Поэта коронует обнаженная фигура с короткими ногами, широкой грудью и тяжелыми плечами, считавшаяся начиная с XVI века иконографически приемлемой для изображения Аполлона, и даже Пуссен с его мастерством рисовальщика не смог сделать этот тип тела интересным. На самом деле Пуссену обычно хватало такта, чтобы избегать таких фигур, он представлял Аполлона сидящим и задрапированным на две трети. Но неоклассицисты следующего столетия, которым недоставало творческой проницательности, считали удобной эту внушительную форму. Винкельман уверял, что высшая красота, подобно совершенно чистой воде, должна быть свободна от любых привкусов, и, когда его ученик Антон Рафаэль Менгс писал для галереи виллы Альбани фреску, которая должна была соответствовать назначению интерьера, он стремился к абсолютной пресности. В своем Аполлоне он ее достиг (ил. 49). Музы «Парнаса», хоть и безлики, являют собой заурядные образцы декоративной живописи XVIII века, плоское бесформенное тело их предводителя находится на другой грани нереальности; нам он кажется настолько же нелепым, насколько восхитительным казался современникам Винкельмана. Поколением позже Канова, превосходный портретист и создатель современного ему шика, мог производить смешные идеальные фигуры, вроде «Персея» в Ватикане (ил. 50), где Аполлон Бельведерский, будто на модной картинке, держит в вытянутой руке карикатуру на «Медузу Ронданини». Аполлон, окруженный верованиями, теснящимися подле его имени, потерял свое место в творческой фантазии человечества, осталась лишь одна оболочка для лишенного смысла предмета, преподаваемого в академиях художеств.
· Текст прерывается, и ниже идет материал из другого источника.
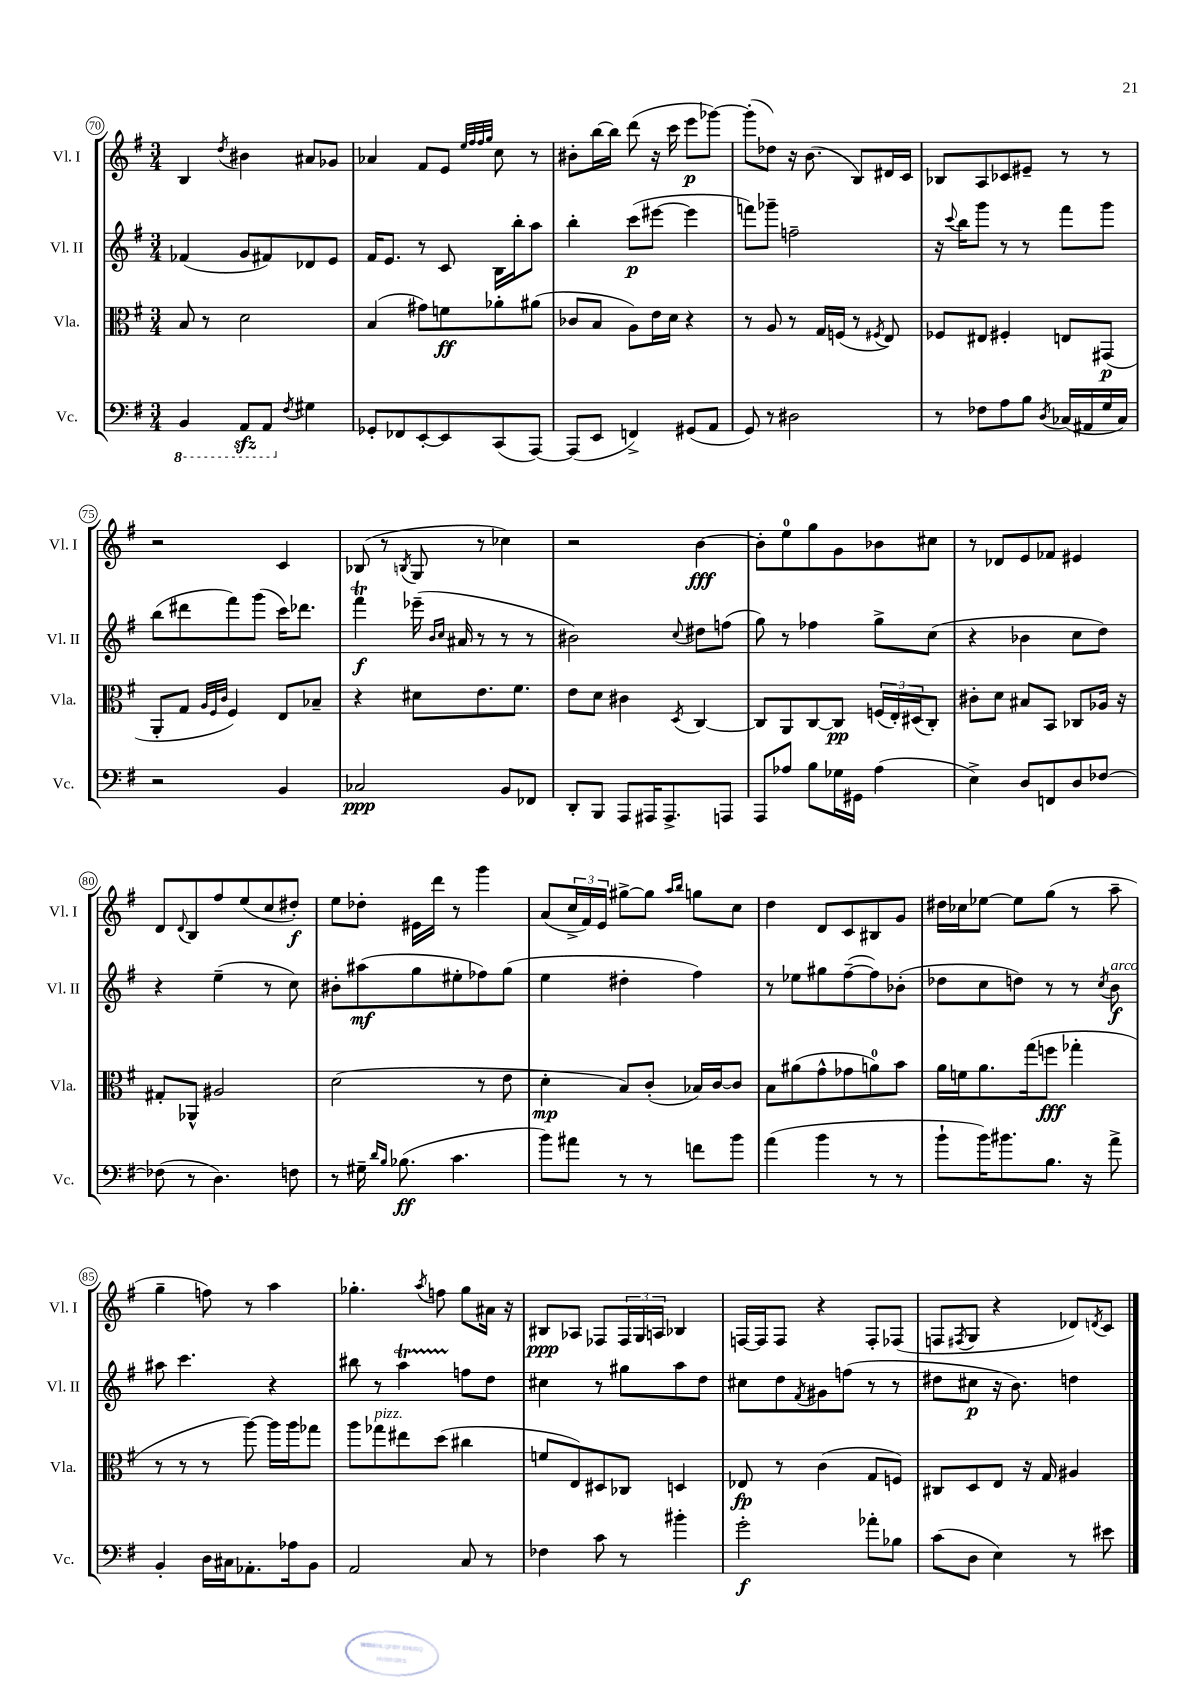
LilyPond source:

<<
\new StaffGroup <<
\new Staff = "s0" \with { instrumentName = "Vl. I" shortInstrumentName = "Vl. I" } {
    \clef treble \key g \major \numericTimeSignature \time 3/4
    b4 \acciaccatura { d''8 } bis'4 ais'8 ges'8 |
    aes'4 fis'8 e'8 \grace { e''32 fis''32 fis''32 g''32 } c''8 r8 |
    bis'8-. b''16~ b''16 d'''8( r16 c'''16 e'''8\p ges'''8~) |
    ges'''8-.( des''8) r16 b'8.( b8) dis'16 c'16 |
    bes8 a8 ces'8 eis'8-- r8 r8 |
    r2 c'4 |
    bes8( r8 \acciaccatura { b8 } g8 r8 ces''4) |
    r2 b'4~\fff |
    b'8-. e''8-0 g''8 g'8 bes'8 cis''8 |
    r8 des'8 e'8 fes'8 eis'4 |
    d'8 \appoggiatura { d'8 } b8 fis''8 e''8( c''8 dis''8-.\f) |
    e''8 des''8-. eis'16 d'''16 r8 g'''4 |
    a'8( \tuplet 3/2 { c''16-> fis'16) e'16 } gis''8~-> gis''8 \grace { a''16 b''16 } g''8 c''8 |
    d''4 d'8 c'8 bis8 g'8 |
    dis''16 ces''16 ees''8~ ees''8 g''8( r8 a''8-- |
    g''4-- f''8) r8 a''4 |
    ges''4.-. \acciaccatura { a''8 } f''8 ges''8 ais'16 r16 |
    bis8\ppp aes8 fes8 \tuplet 3/2 { fes16 g16 a16 } bes4 |
    f16~ f16 f8 r4 f8-. fes8( |
    f8 \acciaccatura { fis8 } g8 r4 des'8) \acciaccatura { d'8 } c'8 \bar "|." |
}
\new Staff = "s1" \with { instrumentName = "Vl. II" shortInstrumentName = "Vl. II" } {
    \clef treble \key g \major \numericTimeSignature \time 3/4
    fes'4( g'8 fis'8) des'8 e'8 |
    fis'16 e'8. r8 c'8 b16 b''16-. a''8 |
    b''4-. c'''8\p( eis'''8~ eis'''4 |
    f'''8) ges'''8-- f''2-- |
    r16 \appoggiatura { c'''8 } b''16 g'''8 r8 r8 fis'''8 g'''8 |
    b''8( dis'''8 fis'''8) g'''8( c'''16) des'''8. |
    fis'''4\trill\f ees'''16--( \grace { b'16 c''16 } ais'16 r8 r8 r8 |
    bis'2) \appoggiatura { c''8 } dis''8 f''8( |
    g''8) r8 fes''4 g''8-> c''8( |
    r4 bes'4 c''8 d''8) |
    r4 e''4--( r8 c''8) |
    bis'8-. ais''8\mf( g''8 eis''8-. fes''8) g''8( |
    e''4 dis''4-. fis''4) |
    r8 ees''8 gis''8 fis''8~--( fis''8) bes'8-.( |
    des''8 c''8 d''8) r8 r8 \acciaccatura { c''8 } b'8\f^\markup { \italic "arco" } |
    ais''8 c'''4. r4 |
    bis''8 r8 a''4\startTrillSpan f''8\stopTrillSpan d''8 |
    cis''4 r8 gis''8 a''8 d''8 |
    cis''8 d''8 \acciaccatura { fis'8 } gis'8 f''8( r8 r8 |
    dis''8 cis''8\p r16 b'8.) d''4 \bar "|." |
}
\new Staff = "s2" \with { instrumentName = "Vla." shortInstrumentName = "Vla." } {
    \clef alto \key g \major \numericTimeSignature \time 3/4
    b8 r8 d'2 |
    b4( gis'8) f'8\ff aes'8-. ais'8( |
    ces'8 b8 a8) e'16 d'16 r4 |
    r8 a8 r8 g16 f16( r8 \acciaccatura { fis8 } e8) |
    fes8 eis8 fis4-. e8 gis,8\p( |
    a,8-. g8 \grace { a32 fis32 c'32 } fis4) e8 bes8-- |
    r4 dis'8 e'8. fis'8. |
    e'8 d'8 cis'4 \acciaccatura { d8 } c4~ |
    c8 a,8 c8~ c8\pp \tuplet 3/2 { f16( e16-.) dis16( } c8-.) |
    cis'8-. d'8 bis8 b,8 ces8 aes16 r16 |
    gis8-. aes,8-^ ais2 |
    d'2( r8 e'8 |
    d'4-.\mp b8) c'8-.( bes16) c'16~ c'8 |
    b8 ais'8( g'8-^ ges'8 a'8-0) b'8 |
    a'16 f'16 a'8. g''16( f''8\fff ges''4-. |
    r8 r8 r8 a''8~) a''16 a''16 ges''8 |
    a''8 ges''8^\markup { \italic "pizz." } eis''8 d''8( cis''4 |
    f'8 e8) dis8 ces8 d4 |
    ees8\fp r8 c'4( g8 f8) |
    cis8 d8 e8 r16 g16 ais4 \bar "|." |
}
\new Staff = "s3" \with { instrumentName = "Vc." shortInstrumentName = "Vc." } {
    \clef bass \key g \major \numericTimeSignature \time 3/4
    \ottava #-1 b,,4 a,,8\sfz a,,8 \ottava #0 \acciaccatura { fis8 } gis4 |
    ges,8-. fes,8 e,8~-. e,8 c,8( a,,8~) |
    a,,8( e,8 f,4->) gis,8( a,8 |
    g,8) r8 dis2 |
    r8 fes8 a8 b8 \acciaccatura { d8 } ces16( ais,16 g16 ces16) |
    r2 b,4 |
    ces2\ppp b,8 fes,8 |
    d,8-. b,,8 a,,8 ais,,16 ais,,8.-> a,,8 |
    a,,8 aes8 b8 ges16 gis,16 aes4( |
    e4->) d8 f,8 d8 fes8~ |
    fes8( r8 d4.) f8 |
    r8 gis16-- \grace { d'16 b16 } bes8.\ff( c'4. |
    b'8) ais'8 r8 r8 f'8 b'8 |
    a'4( b'4 r8 r8 |
    b'8-! b'16) bis'8. b8. r16 a'8-> |
    b,4-. d16 cis16 aes,8.-. aes16 b,8 |
    a,2 c8 r8 |
    fes4 c'8 r8 bis'4-. |
    g'2-.\f aes'8-. bes8 |
    c'8( d8 e4) r8 eis'8 \bar "|." |
}
>>
>>
\layout { \context { \Score currentBarNumber = #70 \override BarNumber.stencil = #(make-stencil-circler 0.1 0.3 ly:text-interface::print) } }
Мифы не умирают мгновенно. Они переживают длительный период почетного пенсионерства, украшая собой задворки воображения, пока какой-нибудь новый евангелист не решит, что их необходимо уничтожить для собственного спасения. Аполлон, рассеявшийся в начале XIX века в дыму материализма, стал в наш век объектом положительной враждебности. Из Мексики, с берегов Конго, даже с кладбищ Тарквиний были вызваны те темные боги, чьим пророком сделался Д. Г. Лоуренс, чтобы истребить солнце разума. Этому индивидуальному воплощению покоя и порядка суждено было быть вытесненным общим безумием и коллективным бессознательным. Подобные порывы были хорошо знакомы грекам. Они сродни греческой религии, в них — корень античной трагедии, они прекрасно проиллюстрированы в рельефах и чашах для вина, представляющих Диониса и его спутников. Дионисийский энтузиазм, как мы увидим в одной из последующих глав, породил серию обнаженных фигур, проживших более длительную и непрерывную жизнь, нежели воплощения олимпийского спокойствия. Все же, когда мы смотрим на самые ранние примеры наготы, олицетворяющей энтузиазм, на сатиров и танцоров румбы с греческих ваз VI века, мы осознаем, почему греки понимали, что их искусство не может основываться только на этом. Если бы оно не подчинялось определенным законам гармонии, оно бы совсем не отличалось от искусства соседних культур — хеттской, ассирийской или, возможно, минойской — и, подобно этому искусству, выродилось бы в декорацию, анекдот или пропаганду. В этом заключается оправдание жестокого триумфа Аполлона над Марсием. Союз искусства и разума, во имя которого было выполнено столько не имеющих ничего общего с жизнью произведений и высказано столько забавных мнений, как-никак есть высокая и необходимая цель, но ее нельзя достичь негативными средствами, холодностью и равнодушием. Этот союз требует веры, по крайней мере столь же сильной, как и те порывы, которые он сдерживает; и если сегодня в чувственных завываниях саксофона слышится, что Марсий, кажется, отомщен, то это результат отсутствия в нас духовной энергии, дающей способность понять тело и управлять им.